I’m not sure what impresses me most about the following post by Clarke Price, CEO of The Ohio Society of CPAs. The fact it was created on a BlackBerry during a presentation, the fact he just get’s it, or his openness to Bill Sheridan’s presentation on the topic. Regardless of my reasons, it’s nice to see Clarke be open and honest, and I think he hits a homerun with his message about Social networking within Associations:
I’m typing this while attending a conference session about how associations need to be more active in entering the world of social networking. It’s an interesting session with a good speaker, but what’s striking to me is the apparent resistance among an audience of association staff professionals. The discussion has shifted to all the downsides of blogs, in particular, rather than seeing the upside and opportunities that come from entering the world of social networking.
Why is that? Why do association executives, who are usually aggressive and focused on the opportunities they see, seem to lose their courage when it comes to being part of the social networking revolution?
I think the answer probably lies in a fundamental lack of awareness. Too many of us aren’t investing the time needed to appreciate the power that social networks represent. We’re all aware of what’s going on, but too many seem to be content to just read articles about blogs, Twitter, etc., rather than actually invest the time to understand and be part of this dimension of the online world.
Just as we all invested time in learning how to master Windows when Microsoft introduced it, it’s time for us to do the same with all the social networking tools. We need to understand how these fit into being part of the “community” we try to create in our associations and how we can leverage them as basic tools in our efforts to “tell the story” about our organizations. They represent great tools to create buzz, and in the future it’s just possible that “community” will be built around these social networking tools as the backbone of our associations. Do you want to be left behind as this happens? I don’t think so.
So what’s an association executive to do? First, spend some time immersing yourself in the social networking tools. Sign up on Twitter and find some people to follow. Then make some observations of your own. For many it will become addictive.

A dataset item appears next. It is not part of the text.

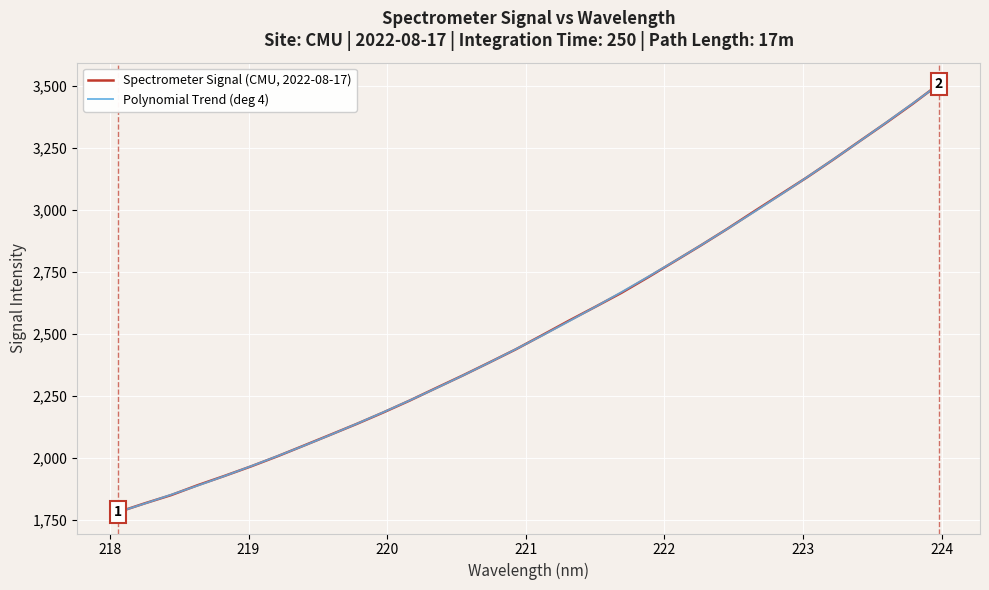

Rank the series by their average value, from highest to lowest.

Spectrometer Signal (CMU, 2022-08-17), Polynomial Trend (deg 4)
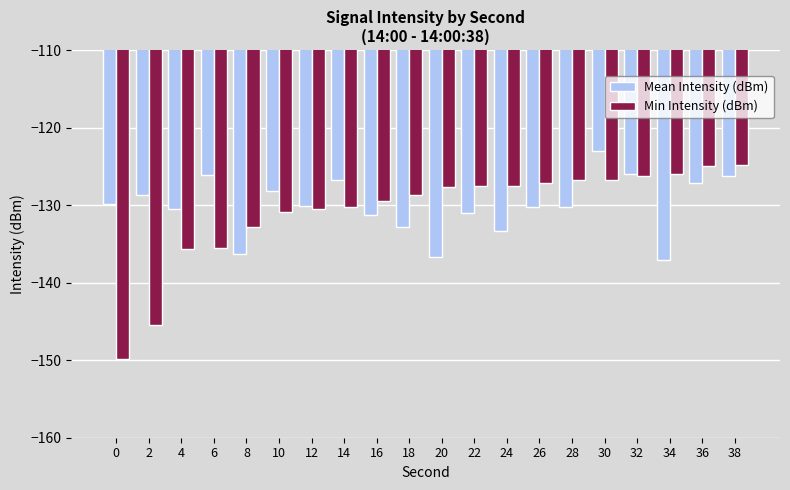

True or false: Mean Intensity (dBm) has a value of -129.8 at 0.

True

Among the association community, we need to expand the dialogue about how social networking fits into association’s communications strategies. Too few of us – including me – are spending enough time on the strategic side of how social networking is revolutionizing our organizations. The number of association execs who are really focused on social networking must grow – or we’re going to be left in the dust. And nobody wants to have their association be relegated to being irrelevant.